The technology developed at Lumme continuously analyzes sensor data from a wristband and a mobile phone to detect smoking and high-risk triggers for smoking lapses. This allows us to automatically detect triggers associated with each user’s smoking pattern, predict when the user is most likely to experience withdrawal symptoms, and prevent a relapse by offering tailored, personalized intervention. The ability of the platform to deliver contextually appropriate text messages and seamlessly integrate Just-in-Time treatment delivery into smokers’ daily lives will help make the transition from a smoker to an ex-smoker, easy and effective.
Our state-of-the-art algorithms detect smoking gestures using sensors in your smartwatch.
Delivering the right intervention at the right time begins with the ability of the platform to automatically detect when a person in smoking. We achieve this by sensing hand to mouth gestures using a wristband sensor. Our initial pilot study was able to detect smoking gestures in real-time with an accuracy of 95.7%. Since data from the wristband sensors are continuously analyzed, we can automatically and unobtrusively determine when the user is smoking. The video above shows the reconstruction of an arm movement of a person who is smoking while walking, from data collected using a wristband sensor.
When a person smokes, often without realizing, they connect smoking with things. These then become triggers; environmental factors or contextual cues that act as precipitants of a smoking event. Some common triggers are people, locations, and time of the day. Automatically identifying these are key to prevent smoking lapses. Using data from a smartphone, sophisticated machine learning algorithm, and data analytics, our platform starts predicting these triggers for each user after a short learning period.
Our technology helps us predict and identify a high-risk situation when the user is likely to lapse and fall back to smoking. We prevent these lapses by delivering personalized intervention in the form of a motivational text message that provides personalized strategies and tips to handle cravings . The technology and the intervention for Just-in-Time treatment delivery platform is designed by a team of distinguished doctors and engineers. The system is being validated by running a clinical trial with 100 subjects.
This platform has room to tailor the intervention protocol to the needs of the user. Along with personalized motivational messages, a high-risk situation could also trigger a phone call from a therapist, remind the user to take medication, change a patch, or trigger a call from a friend. Our ability to automate and personalize therapy creates numerous options for the user to create a quit program that works for them.

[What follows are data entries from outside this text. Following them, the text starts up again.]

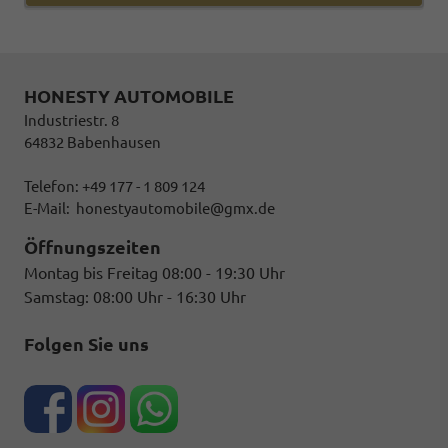
HONESTY AUTOMOBILE
Industriestr. 8
64832 Babenhausen
Telefon: +49 177 - 1 809 124
E-Mail:
honestyautomobile@gmx.de
Öffnungszeiten
Montag bis Freitag 08:00 - 19:30 Uhr
Samstag: 08:00 Uhr - 16:30 Uhr
Folgen Sie uns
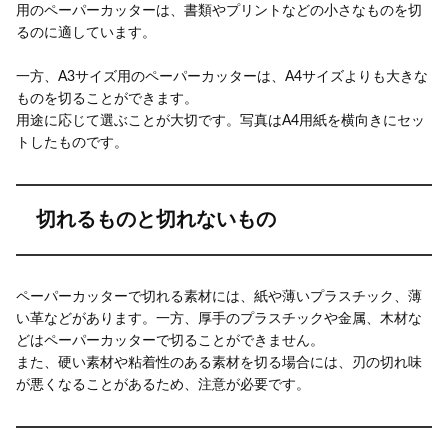
用のペーパーカッターは、書類やプリントなどの小さなものを切
るのに適しています。
一方、A3サイズ用のペーパーカッターは、A4サイズよりも大きな
ものを切ることができます。
用途に応じて選ぶことが大切です。写真はA4用紙を横向きにセッ
トしたものです。
切れるものと切れないもの
ペーパーカッターで切れる素材には、紙や薄いプラスチック、薄
い革などがあります。一方、厚手のプラスチックや金属、木材な
どはペーパーカッターで切ることができません。
また、硬い素材や粘着性のある素材を切る場合には、刃の切れ味
が悪くなることがあるため、注意が必要です。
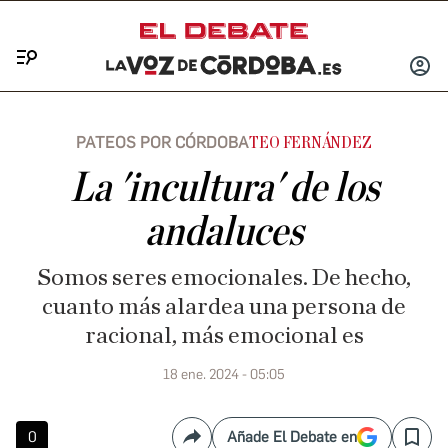
Menú
INICIA
SESIÓ
PATEOS POR CÓRDOBA
TEO FERNÁNDEZ
La 'incultura' de los
andaluces
Somos seres emocionales. De hecho,
cuanto más alardea una persona de
racional, más emocional es
18 ene. 2024 - 05:05
0
Añade El Debate en
Compartir
Save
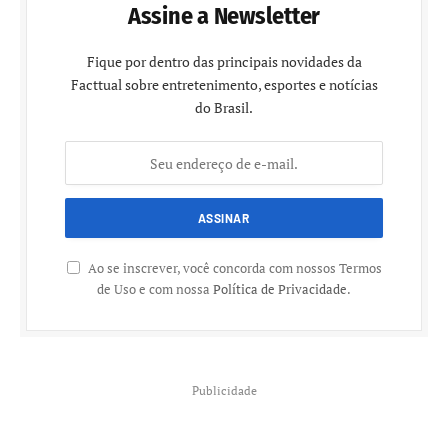
Assine a Newsletter
Fique por dentro das principais novidades da
Facttual sobre entretenimento, esportes e notícias
do Brasil.
Ao se inscrever, você concorda com nossos Termos
de Uso e com nossa
Política de Privacidade
.
Publicidade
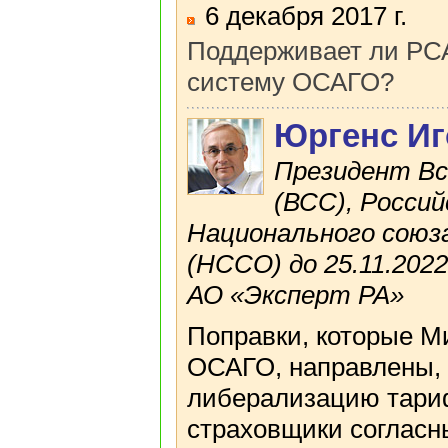
6 декабря 2017 г.
Поддерживает ли РС
систему ОСАГО?
Юргенс И
Президент Вс
(ВСС), Росси
Национального сою
(НССО) до 25.11.202
АО «Эксперт РА»
Поправки, которые Ми
ОСАГО, направлены, 
либерализацию тариф
страховщики согласны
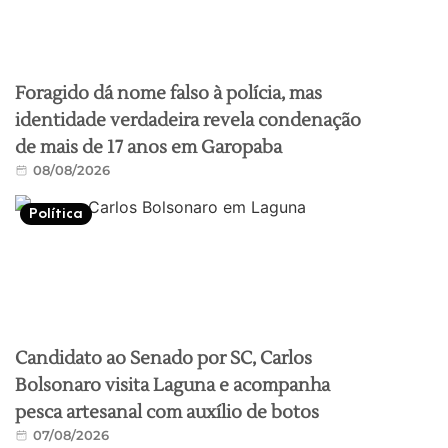
Foragido dá nome falso à polícia, mas
identidade verdadeira revela condenação
de mais de 17 anos em Garopaba
08/08/2026
Política
Candidato ao Senado por SC, Carlos
Bolsonaro visita Laguna e acompanha
pesca artesanal com auxílio de botos
07/08/2026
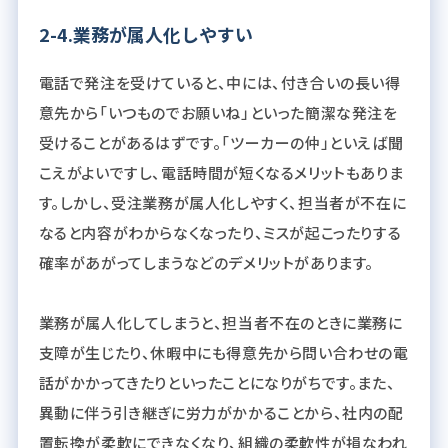
2-4.業務が属人化しやすい
電話で発注を受けていると、中には、付き合いの長い得
意先から「いつものでお願いね」といった簡潔な発注を
受けることがあるはずです。「ツーカーの仲」といえば聞
こえがよいですし、電話時間が短くなるメリットもありま
す。しかし、受注業務が属人化しやすく、担当者が不在に
なると内容がわからなくなったり、ミスが起こったりする
確率があがってしまうなどのデメリットがあります。
業務が属人化してしまうと、担当者不在のときに業務に
支障が生じたり、休暇中にも得意先から問い合わせの電
話がかかってきたりといったことになりがちです。また、
異動に伴う引き継ぎに労力がかかることから、社内の配
置転換が柔軟にできなくなり、組織の柔軟性が損なわれ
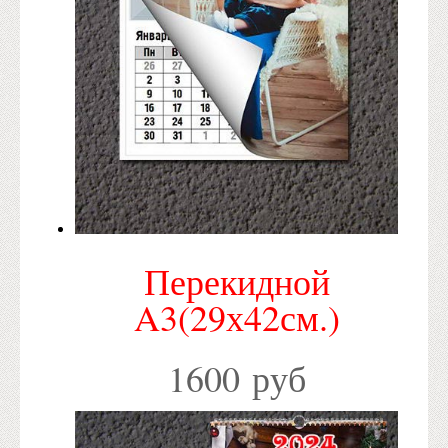
Перекидной
A3(29х42см.)
1600 руб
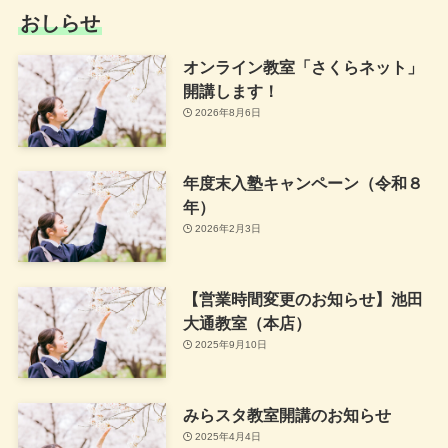
おしらせ
オンライン教室「さくらネット」
開講します！
2026年8月6日
年度末入塾キャンペーン（令和８
年）
2026年2月3日
【営業時間変更のお知らせ】池田
大通教室（本店）
2025年9月10日
みらスタ教室開講のお知らせ
2025年4月4日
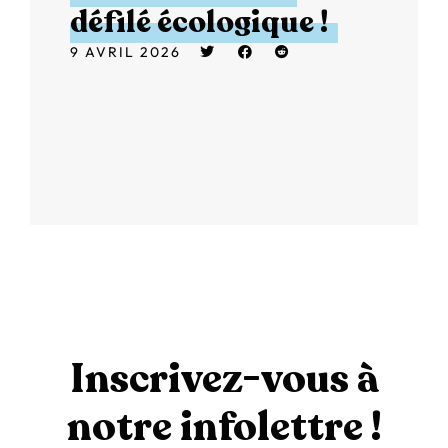
défilé écologique !
9 AVRIL 2026
Inscrivez-vous à
notre infolettre !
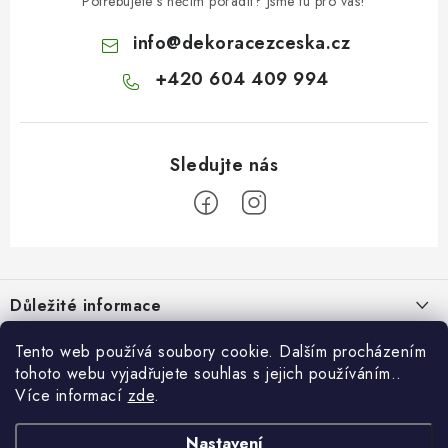
Potřebujete s něčím poradit? Jsme tu pro vás!
info
@
dekoracezceska.cz
+420 604 409 994
Z
á
Důležité informace
p
a
Doprava a platba
Tento web používá soubory cookie. Dalším procházením
Pro zákazníky
t
tohoto webu vyjadřujete souhlas s jejich používáním..
Obchodní podmínky
í
Více informací
zde
.
Svatební dárkový box pro novomanžele - překvapte originálním
Blog
Vrácení zboží
dárkem!
Nastavení
Jak originálně darovat peníze k narozeninám? 7 nápadů místo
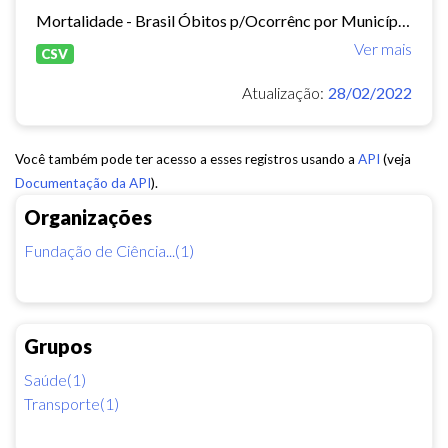
Mortalidade - Brasil Óbitos p/Ocorrênc por Município e Ano do Óbito Causa - CID-BR-10: . 104 Acidentes de transporte Período:2010-2019 Taxa municipal de homicídios por cem mil...
Ver mais
CSV
Atualização:
28/02/2022
Você também pode ter acesso a esses registros usando a
API
(veja
Documentação da API
).
Organizações
Fundação de Ciência...(1)
Grupos
Saúde(1)
Transporte(1)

The long-term goal of Lumme is to develop reliable devices that can detect and treat a wide range of behavioral disorders. The first issue we are trying to solve in this multidimensional problem is smoking. Going forward, the capability of recognizing other activities such as eating and drinking using hand-to-mouth gesture recognition will be explored. This would not only enable us to study the relation between these behaviors and smoking, but also study other disorders. The extension of this technology can be employed to detect and treat eating disorders such as obesity, binge-eating, and anorexia. At Lumme, we aspire to develop a comprehensive platform to revolutionize the detection and treatment of addictive behaviors and disorders.